The Handmaiden
Breathtakingly erotic Korean thriller Dir: Park Chan-wook 2hrs 24mins (18)
This “dazzlingly complex psychosexual thriller” from director Park Chan-wook has been heaped with praise, said Andrew Lowry in Empire – and justifiably so. Nominated for the Palme d’or at Cannes, The Handmaiden is an “unapologetically kinky slice of erotica”, a “stirring” feminist fable of “women escaping from bastard men”, and a “milestone of LGBT cinema in conservative South Korea”. It is also probably the greatest achievement yet of the great Korean director; even more noteworthy than his sublime revenge drama Oldboy. And perhaps most importantly, it is a “damn good yarn”.
Inspired by Fingersmith, Sarah Waters’ ingenious 2002 novel, The Handmaiden transposes the action from Victorian England to Japanese-occupied Korea in the 1930s, where an attractive young Korean pickpocket named Sook-hee is recruited by “Count” Fujiwara, an elegant con man, to became maidservant to a Japanese heiress. Her task is to groom the heiress – under the nose of her creepy, pornography-addled uncle – to prepare the way for her seduction by the Count. But then a complication arises, said Mark Kermode in The Observer. Sook-hee falls for her mistress, who isn’t nearly as naive as she has been portrayed as being, and soon finds her feelings reciprocated. But this is only the first twist in a devilish plot that constantly tricks the audience with “delicious cinematic sleight of hand”. The film undoubtedly makes for “heady viewing”, said Geoffrey Macnab in The Independent. One moment, it plays like “an upmarket costume drama”; the next, it’s a graphically erotic film noir.
Yet viewers will probably be “sharply divided” over whether The Handmaiden is “liberatingly erotic or a male wet dream”, said Tim Robey in The Daily Telegraph.
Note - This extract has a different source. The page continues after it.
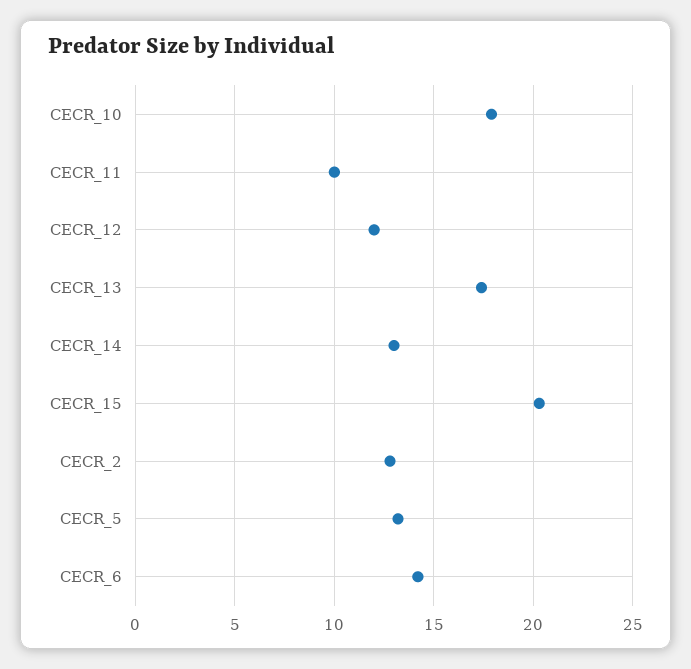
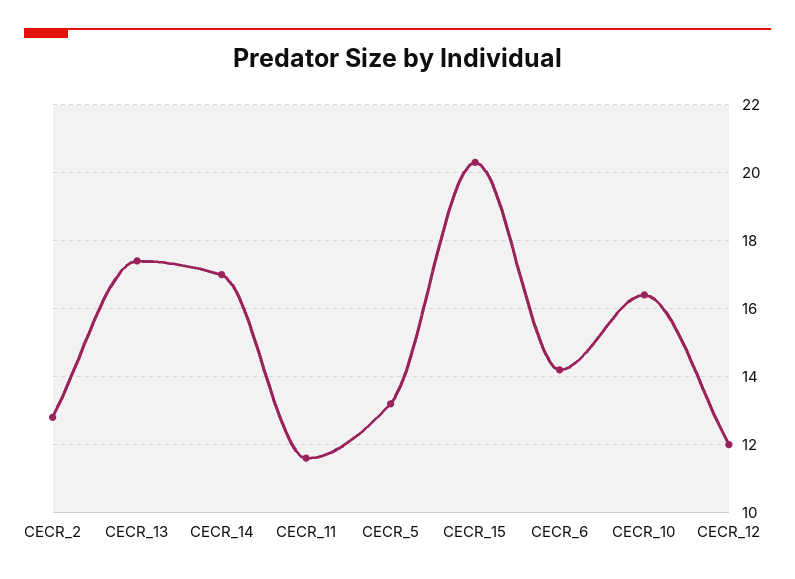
CECR_10: 18 -> 16.5
CECR_11: 10 -> 11.5
CECR_14: 13 -> 17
In a scene of “scissoring” (you may have to look up the term), for example, the actresses show admirable commitment to their roles, but it all feels a bit “soft-porny”. Well, it worked for me, said Peter Bradshaw in The Guardian. At one point, when the maid lovingly files her mistress’s serrated tooth, “I almost forgot to breathe”. There are times when you can’t help feeling the director is trying to have his cake and eat it, said Tom Huddleston in Time Out, adopting a fiercely anti-pornography stance, while serving up some sumptuously erotic visions. But there’s no denying the characters are beautiful sketched and performed, and the story is involving. For all the scenes of deceit and cruelty, “what resonates is the love story”, and the liberated ideals underpinning it. “The cinematic equivalent of drinking three glasses of champagne in the bath, The Handmaiden is a film to luxuriate in.”